Friday, March 8, 2013

Grandma Johnson



One of the most important people in my life was my Grandma Johnson. She was my hero for as long as I could remember. Sleep overs in her tiny back bedroom, Swedish pancakes and homemade maple syrup were nearly weekly events when I was little, and we always spent every Sunday evening at her house, visiting. I loved Grandma.

Grandpa Johnson died when I was four years old and Grandma was a widow for 39 years. She lived alone all those years. It must have been lonely, but I never heard her complain. The summer before her one-hundredth birthday grandma ended up in the hospital for a couple of weeks. Afterwords, too week to go home by herself, she finally agreed to stay at my cousin's home. He was a doctor, and his wife a nurse, and it was good for grandma to live with them. I think she was worried at first that it would be hard to get used to living with so many people, but every time I went to visit her she happily told me how much she was enjoying herself, and how fun it was to be part of their family.

We planned a big party for grandma's hundredth birthday, but a day or two before her birthday, grandma got sick again. She was so ill she had to miss her own party. I went to visit her that morning, and she told me she was just as glad to stay home in bed and let the rest of us go to the party, she was awfully tired.

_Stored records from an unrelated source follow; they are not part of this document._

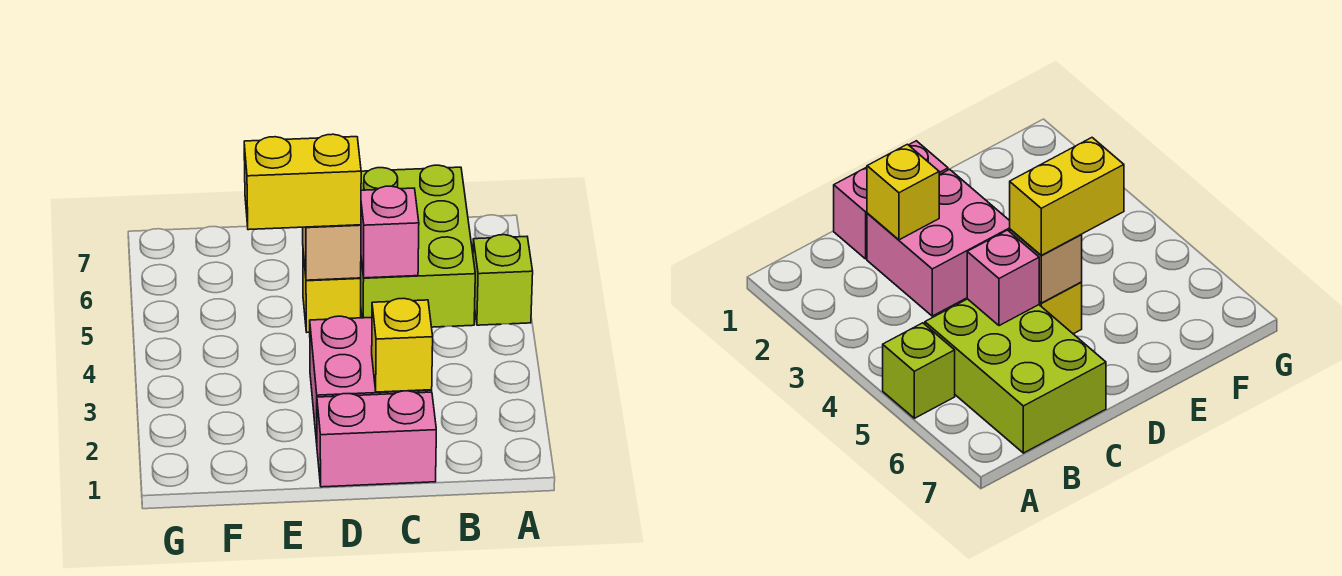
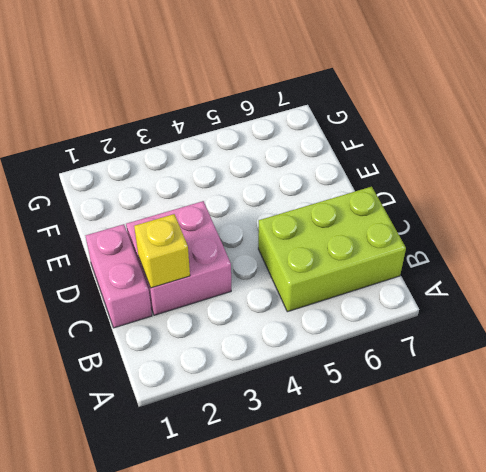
none -> lime 1x1 brick [473,235,533,325]
none -> yellow 1x1 brick [303,253,361,332]

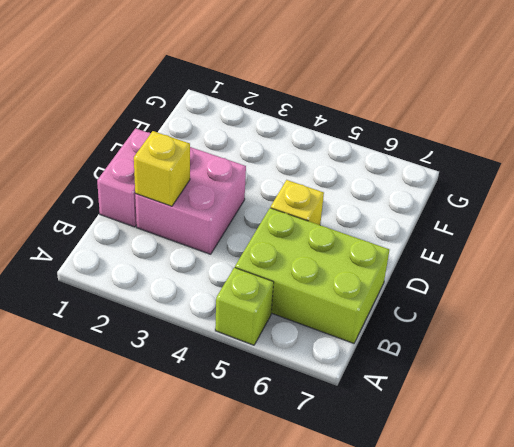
none -> pink 1x1 brick [361,186,419,278]
none -> tan 1x1 brick [303,225,361,280]

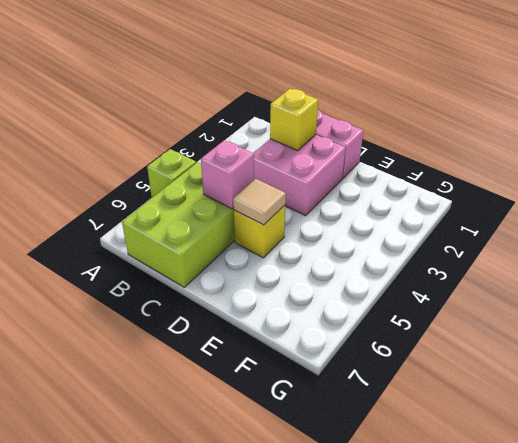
tan 1x1 tile [233,179,286,225] -> tan 1x1 brick [303,225,361,280]
none -> yellow 1x2 brick [244,134,361,230]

A few weeks later my oldest daughter gave birth to my first grandchild. Grandma got well enough to come to my house one afternoon to see Linnea and the baby. We were able to take four generation pictures, with grandma, mom, me, Linnea, and little Tais. They were so special.

Grandma's Christmas letter to us that year began:


Dear Family,
As the holiday season rolls around this year, I will have the unique opportunity of celebrating my one hundredth Christmas. My first Christmases were spent in Sweden with all the old Swedish traditions....
In 1919, when I came to America, we had many Swedish friends living around us and our Swedish traditions continued. On Christmas Eve, we always had a smorgasbord and Santa Claus would find the children as he does Swedish boys and girls. …. Those were happy Christmases even though along with the rest of the world, we were living through the great depression. Christmases were often short on material possessions but they were filled with love.
In 1942, at the age of 43, I moved to Arizona, where palm trees, cacti, sunshine and balmy weather replaced the cold and snow of all the previous Christmases I had known. The years rolled on, my children grew and soon the annual Christmas Eve's smorgasbord was filled with grandchildren and then great grandchildren. …..

On new Years morning – as the year 2000 begins, I will have lived in three centuries. How times have changed!

The technological progress I have witnessed has ….been astounding...my life has been filled with things I never dreamed of in my childhood.

The world has changed dramatically in the past one hundred years. My posterity is now scattered across the United States …. When Grandpa Johnson used to say, “Look what we started,” he scarcely imagined how large our family would grow.

You are each a part of my Christmas memories and have helped make the past 100 years a wonderful blessing. I love each of you.

That was one week before the end of 1999, and the end of the century. A few weeks later, grandma got sick again. This time she didn't get better, and she passed away at the end of January, 2000.